(Task material begins)

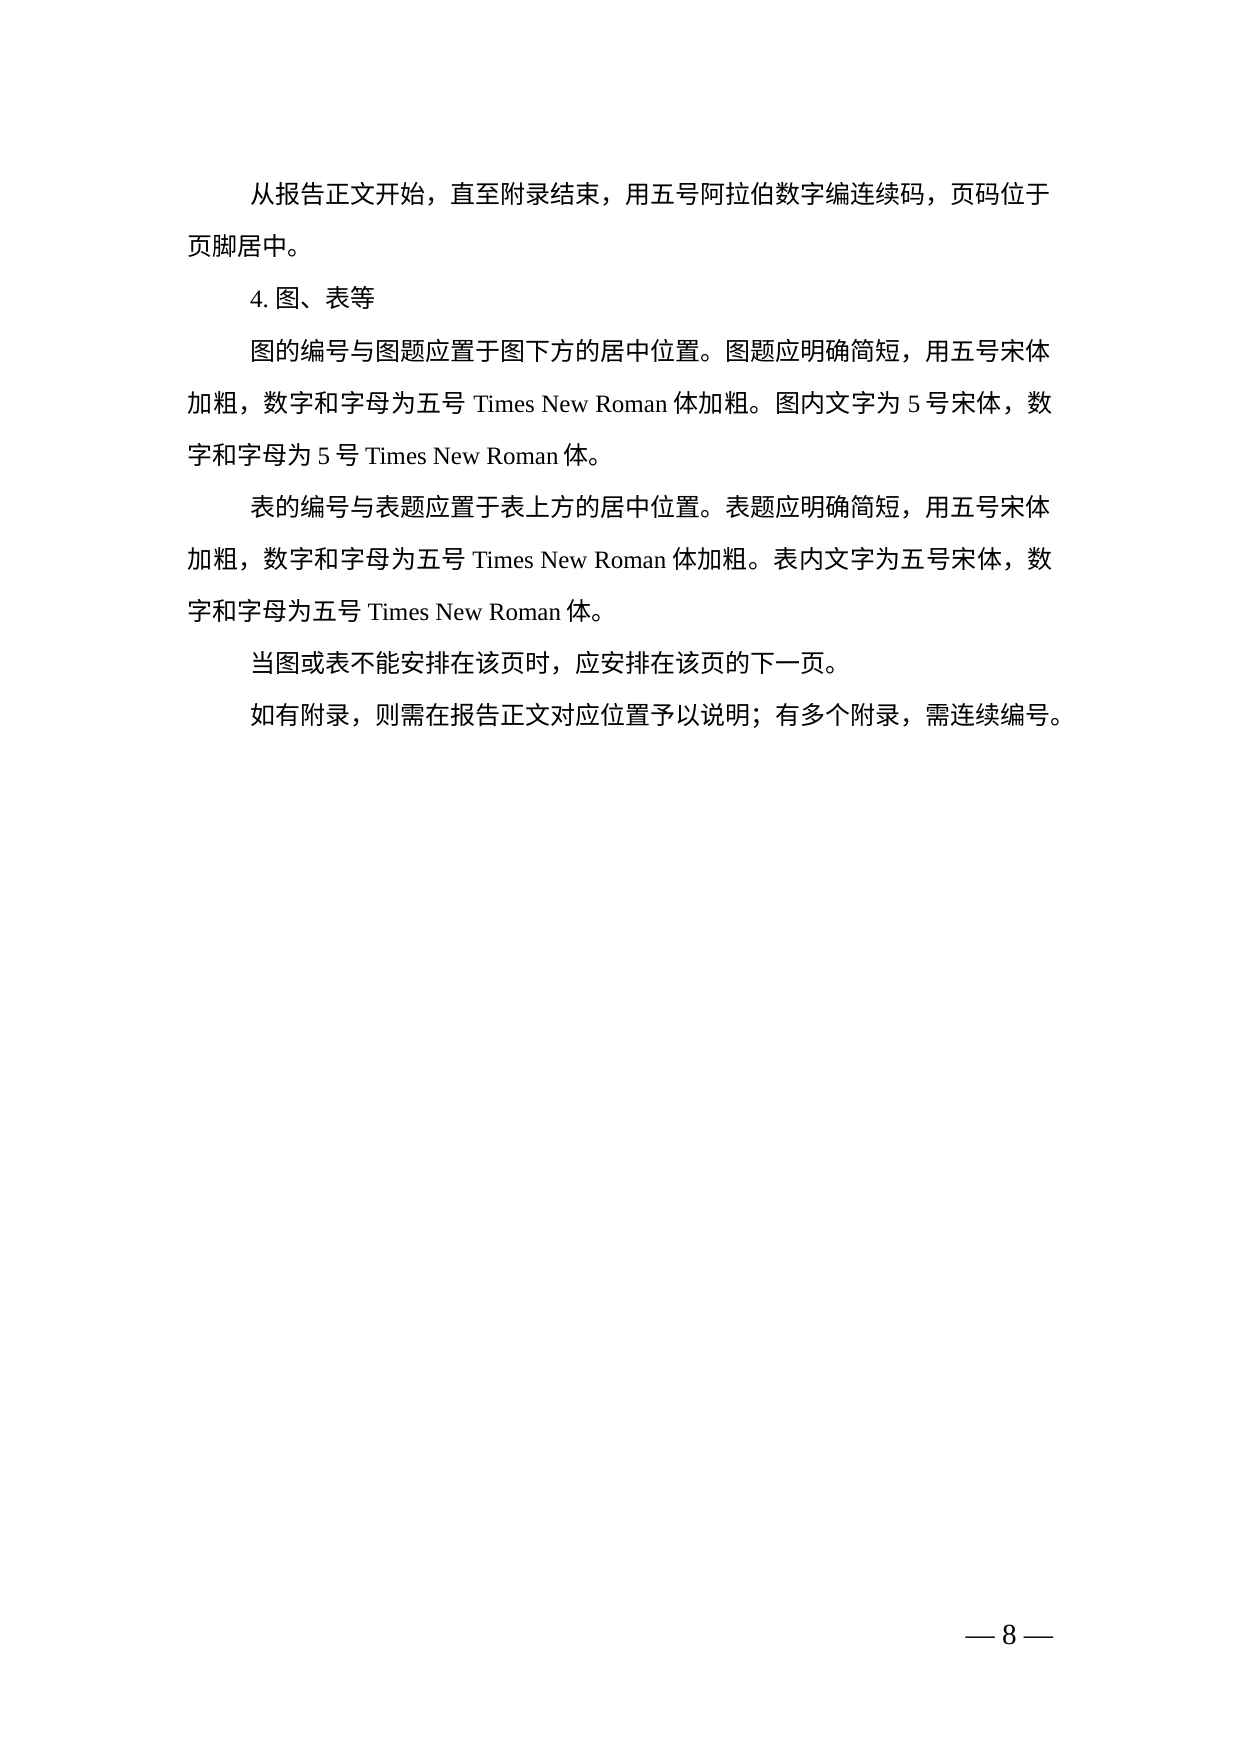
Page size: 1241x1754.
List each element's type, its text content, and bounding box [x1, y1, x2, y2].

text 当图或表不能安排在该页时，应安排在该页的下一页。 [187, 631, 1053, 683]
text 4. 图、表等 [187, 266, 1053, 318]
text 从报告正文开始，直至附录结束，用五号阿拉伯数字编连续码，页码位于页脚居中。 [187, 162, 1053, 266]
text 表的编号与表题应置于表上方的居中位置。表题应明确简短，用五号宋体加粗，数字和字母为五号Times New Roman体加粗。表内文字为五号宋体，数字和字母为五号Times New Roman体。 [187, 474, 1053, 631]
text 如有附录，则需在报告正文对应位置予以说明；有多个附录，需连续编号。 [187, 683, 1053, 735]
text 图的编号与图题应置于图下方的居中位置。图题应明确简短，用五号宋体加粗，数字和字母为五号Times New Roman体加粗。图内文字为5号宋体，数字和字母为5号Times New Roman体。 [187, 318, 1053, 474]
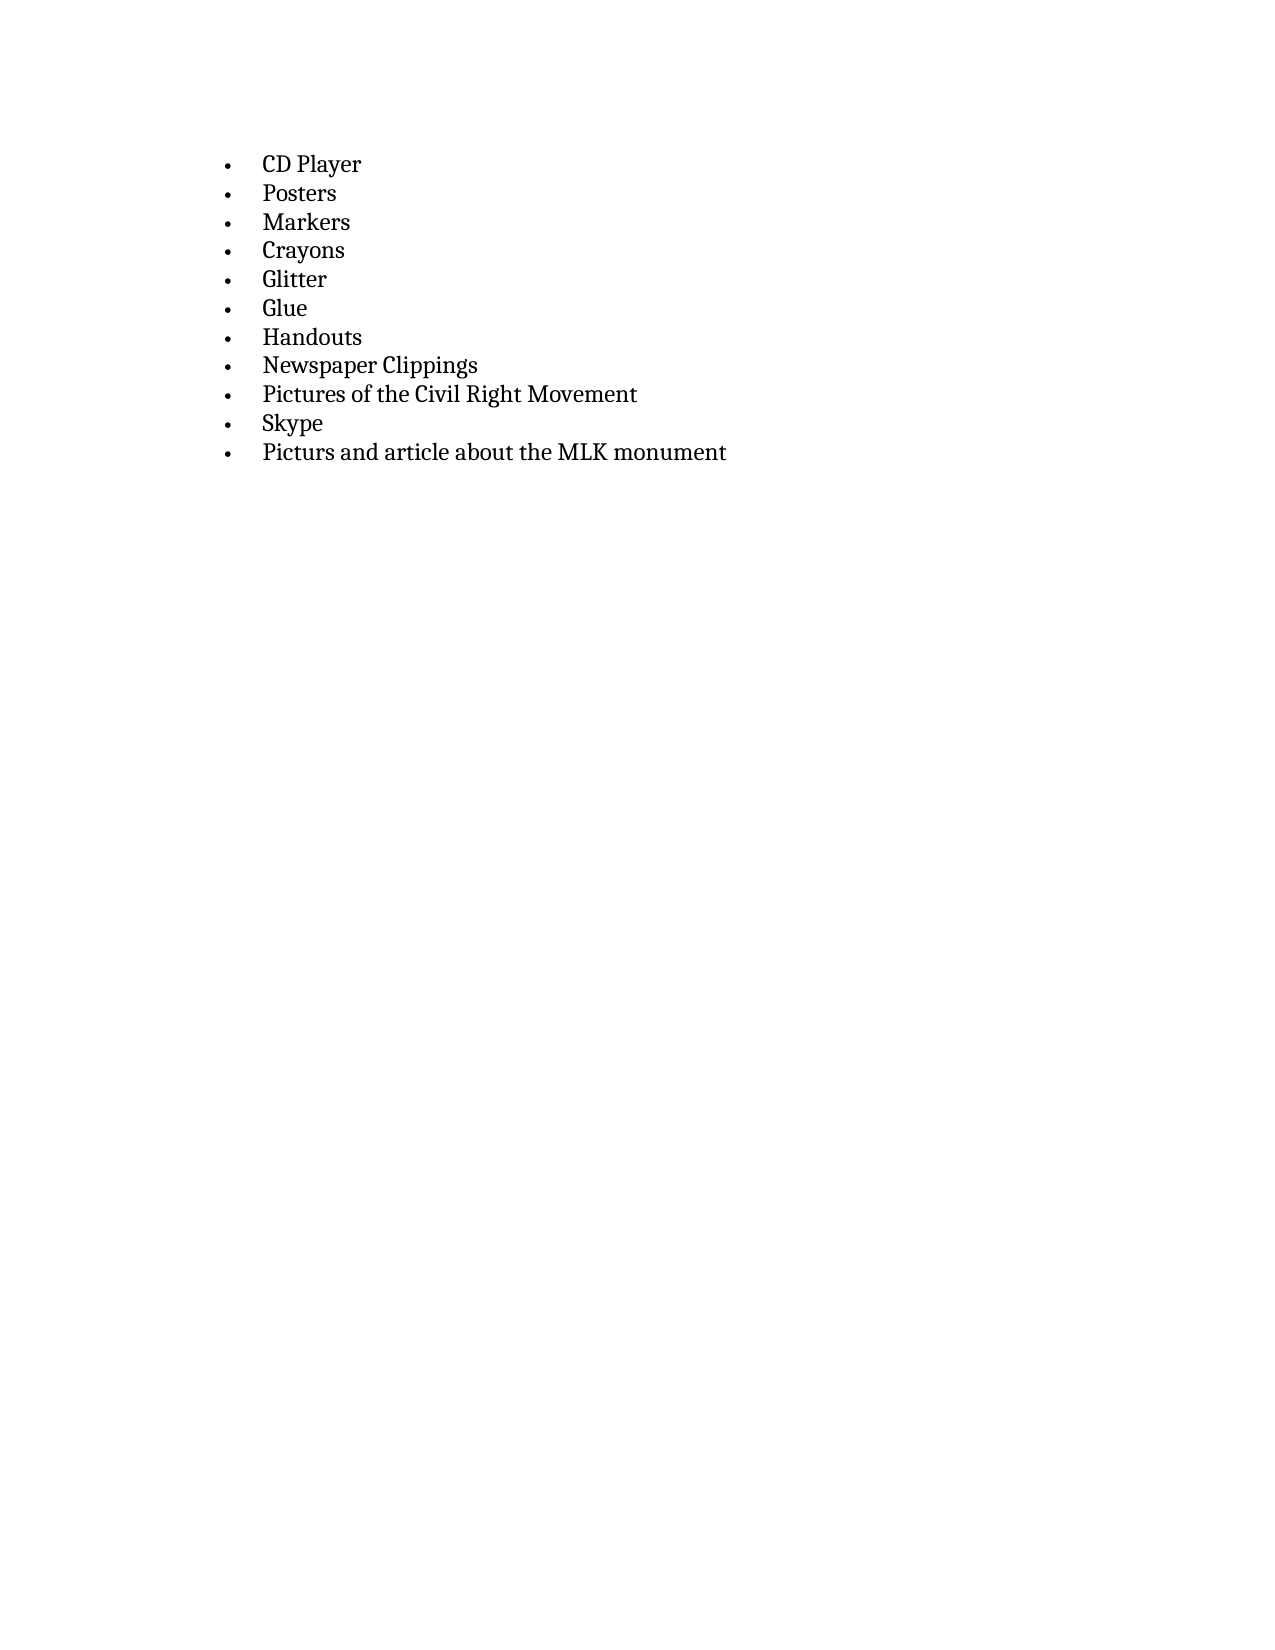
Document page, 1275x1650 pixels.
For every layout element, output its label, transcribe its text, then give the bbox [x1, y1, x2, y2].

(Task material ends)

If a record contains a picture, leave the picture out; repeat the record itself exactly.

Answer for the task
Page size: 1241x1754.
List each element's type, its text content, and bounding box [x1, y1, x2, y2].

text 当图或表不能安排在该页时，应安排在该页的下一页。 [187, 631, 1053, 683]
text 4. 图、表等 [187, 266, 1053, 318]
text 从报告正文开始，直至附录结束，用五号阿拉伯数字编连续码，页码位于页脚居中。 [187, 162, 1053, 266]
text 表的编号与表题应置于表上方的居中位置。表题应明确简短，用五号宋体加粗，数字和字母为五号Times New Roman体加粗。表内文字为五号宋体，数字和字母为五号Times New Roman体。 [187, 474, 1053, 631]
text 如有附录，则需在报告正文对应位置予以说明；有多个附录，需连续编号。 [187, 683, 1053, 735]
text 图的编号与图题应置于图下方的居中位置。图题应明确简短，用五号宋体加粗，数字和字母为五号Times New Roman体加粗。图内文字为5号宋体，数字和字母为5号Times New Roman体。 [187, 318, 1053, 474]
Document page, 1275x1650 pixels.
For every layout element, output its label, transcribe its text, then give the bbox [x1, y1, x2, y2].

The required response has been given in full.